Set up another container to monitor it? Lot of extra work, sigh, and it would effectively be another, more lightweight, rancher agent: single container running on a host to manage other containers.

I am not sure how much of a corner case it is. The very strong desire for alternate networking - including using Rancher-managed-networking - indicates that the default bridge is not what many people want.

But, yes, I can see how you would have a hard time doing health checks if you do not know the IP in the orchestrator.

Just had the same issue today, aws asg deleted an instance due a instance status check failure and created a new one.
The host running the containers was in reconnecting state for 1.5hours and the load balancer (that runs on all instances) was still redirecting requests to to the failed host.
I imagined that an host is marked as “unavailable” after some time of reconnecting and services being migrated

So in the meantime… how do I get failover within the group of hosts to work?

OK, so I thought we had an answer… but it doesn’t work.

We added Rancher-managed networking (and then added our own other IPs), added health checks to port 22 (since sshd happens to be running on these, and it is a good test), completely brought down docker (and hence all containers) on one host… and the health checks continued to pass. It didn’t fail them over.

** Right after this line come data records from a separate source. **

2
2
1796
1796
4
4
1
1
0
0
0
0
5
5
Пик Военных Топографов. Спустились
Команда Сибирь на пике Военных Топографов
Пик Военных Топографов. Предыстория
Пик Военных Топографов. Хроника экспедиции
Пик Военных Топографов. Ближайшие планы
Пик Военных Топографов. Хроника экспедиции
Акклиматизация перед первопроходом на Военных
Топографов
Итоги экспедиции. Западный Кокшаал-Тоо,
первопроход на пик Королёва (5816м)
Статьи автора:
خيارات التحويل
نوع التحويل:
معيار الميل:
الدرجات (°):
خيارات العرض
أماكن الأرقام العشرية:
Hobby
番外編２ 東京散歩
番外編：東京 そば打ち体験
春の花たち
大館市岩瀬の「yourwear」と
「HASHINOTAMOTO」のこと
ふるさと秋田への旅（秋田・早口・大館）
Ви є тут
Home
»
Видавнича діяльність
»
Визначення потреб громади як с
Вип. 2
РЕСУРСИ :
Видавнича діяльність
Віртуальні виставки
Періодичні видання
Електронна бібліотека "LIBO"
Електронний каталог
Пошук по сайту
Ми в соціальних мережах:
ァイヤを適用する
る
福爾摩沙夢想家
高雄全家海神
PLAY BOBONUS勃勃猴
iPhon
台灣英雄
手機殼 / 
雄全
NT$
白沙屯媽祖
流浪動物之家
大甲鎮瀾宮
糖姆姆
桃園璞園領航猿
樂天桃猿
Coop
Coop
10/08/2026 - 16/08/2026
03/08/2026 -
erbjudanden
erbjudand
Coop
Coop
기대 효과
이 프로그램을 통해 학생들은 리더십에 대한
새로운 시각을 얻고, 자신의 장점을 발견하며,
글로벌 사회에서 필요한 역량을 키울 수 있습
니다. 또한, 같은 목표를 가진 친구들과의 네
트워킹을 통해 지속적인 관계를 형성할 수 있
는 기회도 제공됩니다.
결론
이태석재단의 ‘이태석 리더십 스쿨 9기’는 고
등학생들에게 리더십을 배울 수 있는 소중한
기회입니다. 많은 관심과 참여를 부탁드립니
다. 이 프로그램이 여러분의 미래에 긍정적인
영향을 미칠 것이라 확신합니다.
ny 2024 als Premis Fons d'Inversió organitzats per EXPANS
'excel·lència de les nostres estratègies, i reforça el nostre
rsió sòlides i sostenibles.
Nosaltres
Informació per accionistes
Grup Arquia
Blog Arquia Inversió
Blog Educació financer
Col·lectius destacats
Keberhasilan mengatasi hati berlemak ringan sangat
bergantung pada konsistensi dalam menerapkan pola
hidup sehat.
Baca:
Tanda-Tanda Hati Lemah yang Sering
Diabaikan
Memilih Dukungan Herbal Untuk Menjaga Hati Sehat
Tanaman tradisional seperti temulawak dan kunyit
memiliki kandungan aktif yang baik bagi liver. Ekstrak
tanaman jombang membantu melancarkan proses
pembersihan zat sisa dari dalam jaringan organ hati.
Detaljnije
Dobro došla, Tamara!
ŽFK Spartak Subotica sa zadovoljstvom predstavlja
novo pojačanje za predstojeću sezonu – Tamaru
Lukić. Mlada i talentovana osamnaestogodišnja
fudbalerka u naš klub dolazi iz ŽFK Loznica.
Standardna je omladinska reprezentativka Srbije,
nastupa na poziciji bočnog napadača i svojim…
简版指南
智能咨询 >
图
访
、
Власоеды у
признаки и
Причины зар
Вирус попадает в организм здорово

We checked on the containers themselves, eth0 definitely is getting a docker-bridge-managed IP and the Rancher-managed IP, but killing docker entirely on the host has no impact on the health checks. We checked that pings fail the moment we stop docker - which means, of course, that port 22 also is not answering.

We need a better understanding of how to explore the behaviours of health checks, so we can understand why they are failing here.

FYI, this is still an issue. I opened an issue at github as well.

Container with Rancher-managed IP and health checks properly set up, bring down host entirely, health checks continue to say “healthy”. network-agent is verified as running on an alternate host.

Is there a solution for this. I had an instance fail and be respawned by an aws auto scaling group, the old instance stayed in reconnecting until I noticed the instance was down. The new instance was sitting idle and all containers on the old host were reporting healthy.

Just to clarify, the old containers had healthchecks enabled. They’d ping their own sites to determine health, but someone once the host died it stayed healthy.

Is each host itself responsible for doing the healthchecks? Like if Host A runs three containers that do healthchecks, is the HostA rancher agent doing the actual healthcheck or it is distributed among other hosts/main rancher server?

How many hosts do you have?

You could be hitting this issue:

It does look similar, but I don’t believe mine to be much simpler. I create two hosts, then create a service with 2 instances that have health checks, and create a load balancer. I then kill one instance externally. The services on that host will never move to the health one. If I create a new instance, they won’t move either. If I restart them they’ll move or if I delete their host through rancher they’ll move.